Wie Schwelbrände fressen sich die Missbrauchsskandale durch die Reihen der katholischen Kirche, flackern hier und da auf und beleuchten grell manche der besonders prominenten Würdenträger. Die Kirche verspricht «Aufarbeitung», aber es ist nicht einmal die Tatsache, dass diese kaum vorankommt, die zutiefst verstört. Der Skandal wurzelt viel tiefer.
In diesen Tagen ist der ehemalige Papst Benedikt der Lüge überführt worden. Kurz zuvor hat der Münchner Reinhard Kardinal Marx aus Anlass der Vorstellung eines vernichtenden juristischen Gutachtens bezüglich des Verhaltens der Kirche erneut seine Beschämung zum Ausdruck gebracht, aber nicht zu erwähnen vergessen, dass die leitenden Geistlichen in all diesen Jahren der Aufarbeitung einen Lernprozess durchgemacht hätten. Sie seien gewissermassen sensibilisiert worden.

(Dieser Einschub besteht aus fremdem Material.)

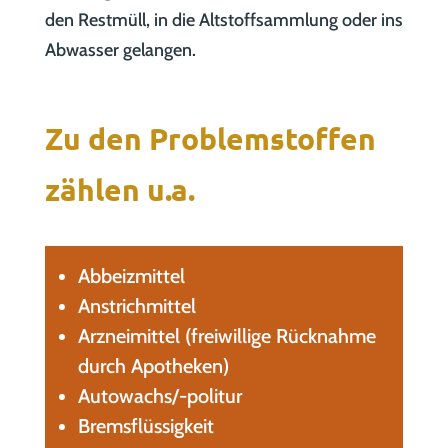
den Restmüll, in die Altstoffsammlung oder ins
Abwasser gelangen.
Zu den Problemstoffen
zählen u.a.
Abbeizmittel
Anstrichmittel
Arzneimittel (freiwillige Rücknahme
durch Apotheken)
Autowachs/-politur
Bremsflüssigkeit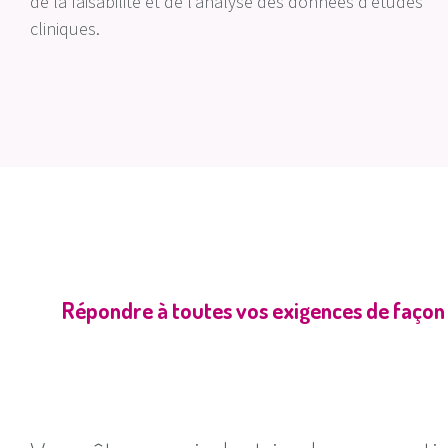
de la faisabilité et de l’analyse des données d’études
cliniques.
Répondre à toutes vos exigences de façon st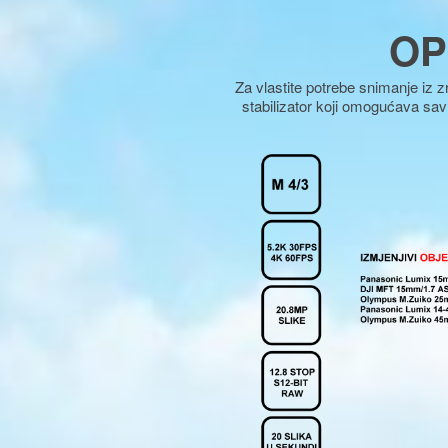
OP
Za vlastite potrebe snimanje iz z
stabilizator koji omogućava sav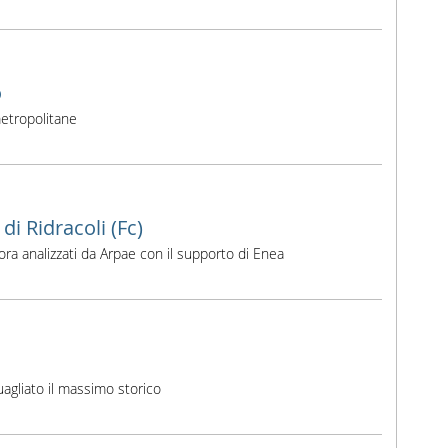
o
 metropolitane
i Ridracoli (Fc)
ora analizzati da Arpae con il supporto di Enea
agliato il massimo storico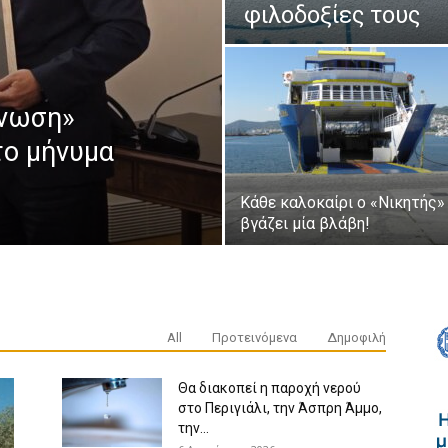
φιλοδοξίες τους
ένωση»
το μήνυμα
Κάθε καλοκαίρι ο «Νικητής»
βγάζει μία βλάβη!
All
Προτεινόμενα
Δημοφιλή
Θα διακοπεί η παροχή νερού
στο Περιγιάλι, την Άσπρη Άμμο,
την...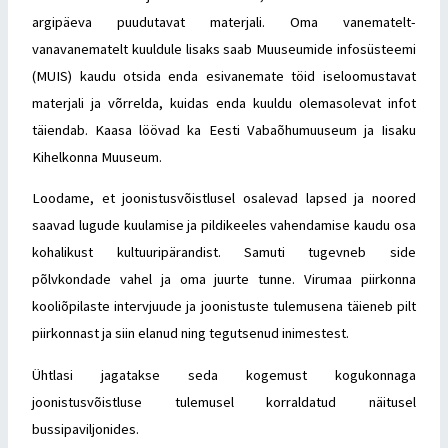
argipäeva puudutavat materjali. Oma vanematelt-
vanavanematelt kuuldule lisaks saab Muuseumide infosüsteemi
(MUIS) kaudu otsida enda esivanemate töid iseloomustavat
materjali ja võrrelda, kuidas enda kuuldu olemasolevat infot
täiendab. Kaasa löövad ka Eesti Vabaõhumuuseum ja Iisaku
Kihelkonna Muuseum.
Loodame, et joonistusvõistlusel osalevad lapsed ja noored
saavad lugude kuulamise ja pildikeeles vahendamise kaudu osa
kohalikust kultuuripärandist. Samuti tugevneb side
põlvkondade vahel ja oma juurte tunne. Virumaa piirkonna
kooliõpilaste intervjuude ja joonistuste tulemusena täieneb pilt
piirkonnast ja siin elanud ning tegutsenud inimestest.
Ühtlasi jagatakse seda kogemust kogukonnaga
joonistusvõistluse tulemusel korraldatud näitusel
bussipaviljonides.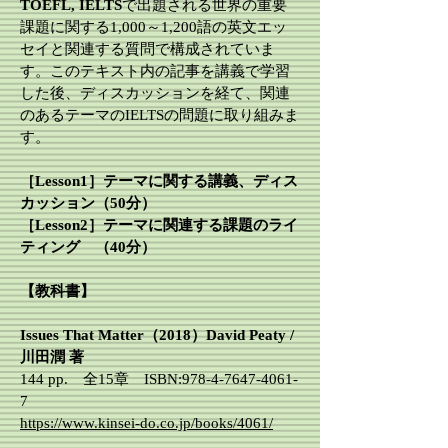
TOEFL, IELTS
で出題される世界の重要
課題に関する1,000～1,200語の英文エッ
セイと関連する質問で構成されていま
す。このテキスト内の記事を講義で学習
した後、ディスカッションを経て、関連
のあるテーマのIELTSの問題に取り組みま
す。
［Lesson1］テーマに関する講義、ディス
カッション（50分）
［Lesson2］テーマに関連する課題のライ
ティング （40分）
【教科書】
Issues That Matter（2018）David Peaty /
川田潤 著
144 pp. 全15章 ISBN:
978-4-7647-4061-
7
https://www.kinsei-do.co.jp/books/4061/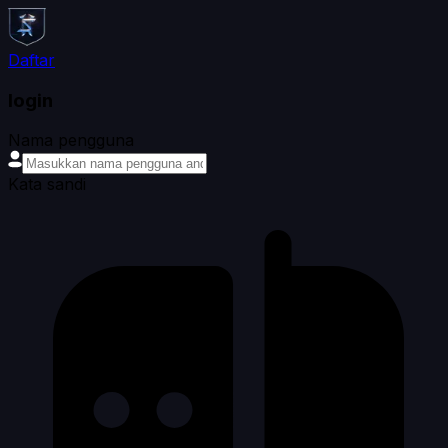
Daftar
login
Nama pengguna
Kata sandi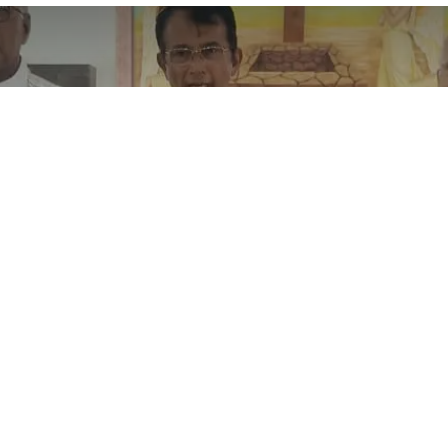
rst Holy Communion 2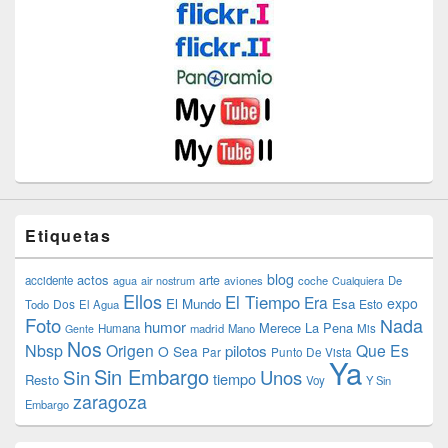
Etiquetas
blog
actos
arte
accidente
agua
air nostrum
aviones
coche
Cualquiera
De
Ellos
El Tiempo
Era
expo
El Mundo
Esa
Dos
Esto
Todo
El Agua
Foto
Nada
humor
Merece La Pena
Humana
madrid
Mano
Mis
Gente
Nos
Nbsp
Origen
Que Es
pilotos
O Sea
Par
Punto De Vista
Ya
Sin Embargo
Sin
Unos
tiempo
Resto
Voy
Y Sin
zaragoza
Embargo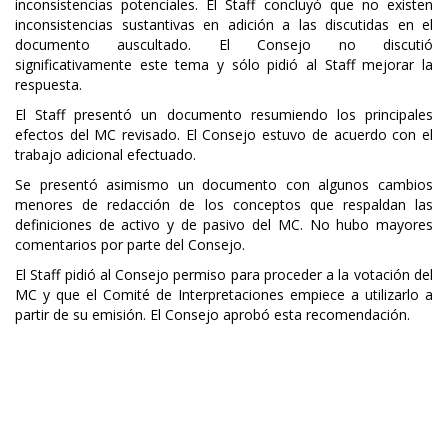
inconsistencias potenciales. El Staff concluyó que no existen
inconsistencias sustantivas en adición a las discutidas en el
documento auscultado. El Consejo no discutió
significativamente este tema y sólo pidió al Staff mejorar la
respuesta.
El Staff presentó un documento resumiendo los principales
efectos del MC revisado. El Consejo estuvo de acuerdo con el
trabajo adicional efectuado.
Se presentó asimismo un documento con algunos cambios
menores de redacción de los conceptos que respaldan las
definiciones de activo y de pasivo del MC. No hubo mayores
comentarios por parte del Consejo.
El Staff pidió al Consejo permiso para proceder a la votación del
MC y que el Comité de Interpretaciones empiece a utilizarlo a
partir de su emisión. El Consejo aprobó esta recomendación.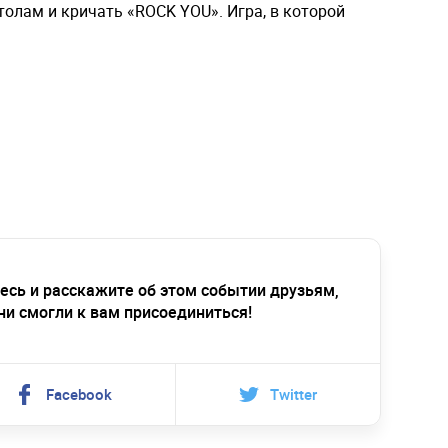
 столам и кричать «ROCK YOU». Игра, в которой
есь и расскажите об этом событии друзьям,
ни смогли к вам присоединиться!
Facebook
Twitter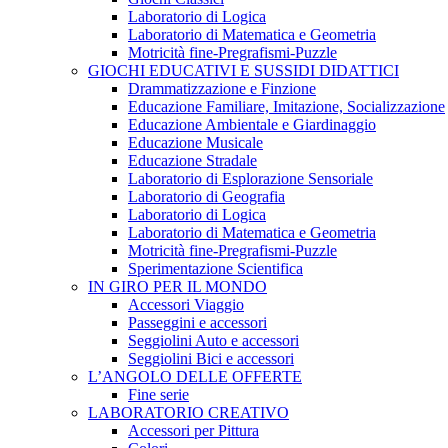
Laboratorio di Logica
Laboratorio di Matematica e Geometria
Motricità fine-Pregrafismi-Puzzle
GIOCHI EDUCATIVI E SUSSIDI DIDATTICI
Drammatizzazione e Finzione
Educazione Familiare, Imitazione, Socializzazione
Educazione Ambientale e Giardinaggio
Educazione Musicale
Educazione Stradale
Laboratorio di Esplorazione Sensoriale
Laboratorio di Geografia
Laboratorio di Logica
Laboratorio di Matematica e Geometria
Motricità fine-Pregrafismi-Puzzle
Sperimentazione Scientifica
IN GIRO PER IL MONDO
Accessori Viaggio
Passeggini e accessori
Seggiolini Auto e accessori
Seggiolini Bici e accessori
L’ANGOLO DELLE OFFERTE
Fine serie
LABORATORIO CREATIVO
Accessori per Pittura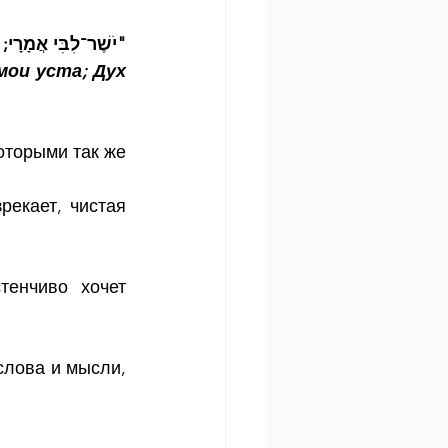
יֹשֶׁר־לִבִּי אֲמָרָי; ו"
ои уста; Дух 
торыми так же 
екает, чистая 
енчиво хочет 
лова и мысли, 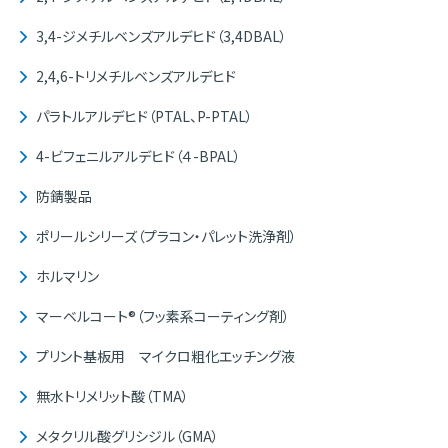
3,4-ジメチルベンズアルデヒド（3,4DBAL）
2,4,6-トリメチルベンズアルデヒド
パラトルアルデヒド（PTAL、P-PTAL）
4-ビフェニルアルデヒド（４-BPAL）
防錆製品
ポリールシリーズ（プラコン・パレット洗浄剤）
ホルマリン
マーベルコート®（フッ素系コーティング剤）
プリント基板用 マイクロ粗化エッチング液
無水トリメリット酸（TMA）
メタクリル酸グリシジル（GMA）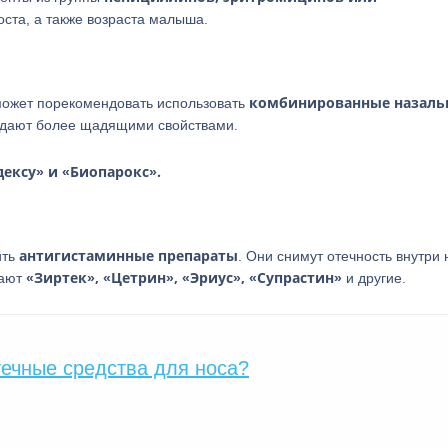
оста, а также возраста малыша.
комбинированные назаль
может порекомендовать использовать
ладают более щадящими свойствами.
ексу» и «Биопарокс».
антигистаминные препараты
ить
. Они снимут отечность внутри
«Зиртек», «Цетрин», «Эриус», «Супрастин»
чают
и другие.
течные средства для носа?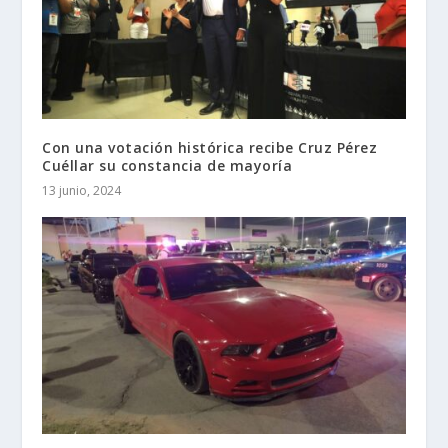
Con una votación histórica recibe Cruz Pérez
Cuéllar su constancia de mayoría
13 junio, 2024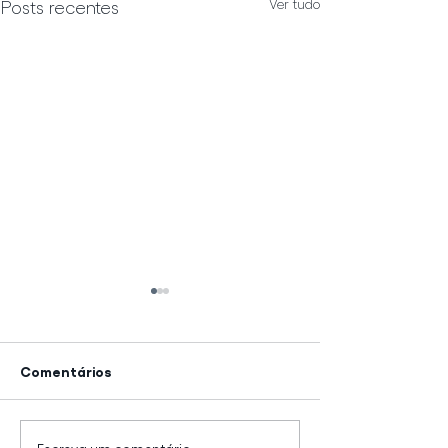
Ver tudo
Posts recentes
Comentários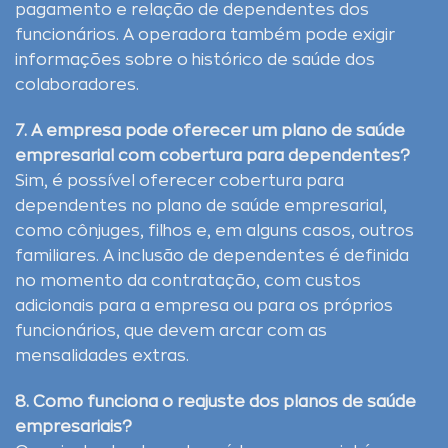
pagamento e relação de dependentes dos
funcionários. A operadora também pode exigir
informações sobre o histórico de saúde dos
colaboradores.
7. A empresa pode oferecer um plano de saúde
empresarial com cobertura para dependentes?
Sim, é possível oferecer cobertura para
dependentes no plano de saúde empresarial,
como cônjuges, filhos e, em alguns casos, outros
familiares. A inclusão de dependentes é definida
no momento da contratação, com custos
adicionais para a empresa ou para os próprios
funcionários, que devem arcar com as
mensalidades extras.
8. Como funciona o reajuste dos planos de saúde
empresariais?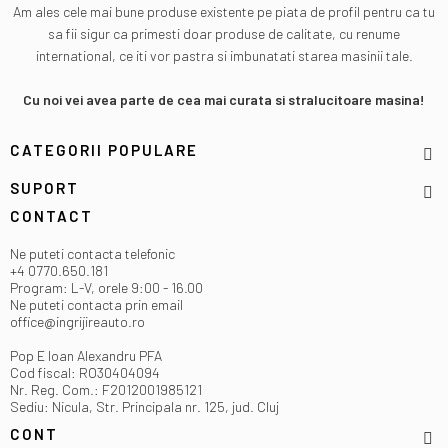
Am ales cele mai bune produse existente pe piata de profil pentru ca tu
sa fii sigur ca primesti doar produse de calitate, cu renume
international, ce iti vor pastra si imbunatati starea masinii tale.
Cu noi vei avea parte de cea mai curata si stralucitoare masina!
CATEGORII POPULARE
SUPORT
CONTACT
Ne puteti contacta telefonic
+4 0770.650.181
Program: L-V, orele 9:00 - 16.00
Ne puteti contacta prin email
office@ingrijireauto.ro
Pop E Ioan Alexandru PFA
Cod fiscal: RO30404094
Nr. Reg. Com.: F2012001985121
Sediu: Nicula, Str. Principala nr. 125, jud. Cluj
CONT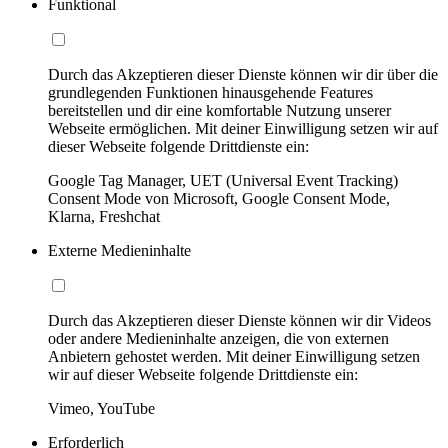
Funktional
Durch das Akzeptieren dieser Dienste können wir dir über die
grundlegenden Funktionen hinausgehende Features
bereitstellen und dir eine komfortable Nutzung unserer
Webseite ermöglichen. Mit deiner Einwilligung setzen wir auf
dieser Webseite folgende Drittdienste ein:
Google Tag Manager, UET (Universal Event Tracking)
Consent Mode von Microsoft, Google Consent Mode,
Klarna, Freshchat
Externe Medieninhalte
Durch das Akzeptieren dieser Dienste können wir dir Videos
oder andere Medieninhalte anzeigen, die von externen
Anbietern gehostet werden. Mit deiner Einwilligung setzen
wir auf dieser Webseite folgende Drittdienste ein:
Vimeo, YouTube
Erforderlich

Was so einsichtig klingt, öffnet in Wahrheit den Blick in Abgründe – soweit er nicht durch allzu viele Weihrauchkerzen immer noch völlig vernebelt ist. Denn zum geistlichen Stand gehört der Anspruch höheren geistlichen Lebens. Nicht nur die christliche Tradition ist reich an Beispielen spiritueller Lebensführung. Dazu gehören Selbstzucht und Askese. Niemand kann zwei Herren dienen, heisst es. Wer im Geist leben will, wird auf die Freuden des Fleisches verzichten. Und bis heute gibt es solche geistlichen Menschen auch ausserhalb der christlichen Kirchen, die ihre Spiritualität ausstrahlen und dafür verehrt werden.
Das ist ein Ideal, gewiss. In grösseren Organisationen wie den Kirchen wird es nicht durchgängig erreicht werden können, aber deswegen sollte es nicht gleich ganz über den Haufen geworfen werden. Womit wir beim Missbrauch wären. Zu einer spirituell geleiteten Gemeinschaft kann niemand gehören, der auch nur in den begründeten Verdacht gerät, sexuellen Missbrauch zu betreiben. Voller Ekel müsste diese Gemeinschaft ihn mit Schimpf und Schande davonjagen. Weltliche Richter mögen für ihn mildernde Umstände geltend machen, die geistliche Bruderschaft nicht.
Im weltlichen Leben ist es normal, dass jeder hin und wieder in die Situation kommt, gegen eines der zahlreichen Verbote des täglichen Lebens zu verstossen. Oft wird das nicht bemerkt, und das ist auch gut so. Der Münchner Strafrechtsprofessor Horst Schüler-Springorum sprach in diesem Zusammenhang vom «wohltätigen Dunkelfeld». Gäbe es dieses nicht, würden die Strafverfolgungsbehörden mit Bagatelldelikten zugeschüttet.
Sexueller Missbrauch ist aber etwas völlig anderes. Das gilt um so mehr, wenn Geistliche sich an Kindern und Jugendlichen vergreifen. Denn für sie gelten höhere Massstäbe. Im Falle des Missbrauchs sind sie charakterlich für ihr Amt nicht geeignet.
Dass Würdenträger bereit sind, das Vorkommen solcher charakterlichen Fehler in ihren Reihen ebenso hinzunehmen wie milde Formen des Alkoholismus, zeigt, dass sie selbst nicht über alle Zweifel erhaben sind – um es sehr vorsichtig auszudrücken. Und das ist es doch, was den Klerikern anhaftet: ihr allzu grosses Verständnis für etwas, für das ein normal empfindender Mensch nur Abscheu empfinden kann. Kein Wunder, dass es zur Implosion dieser Kirche gekommen ist.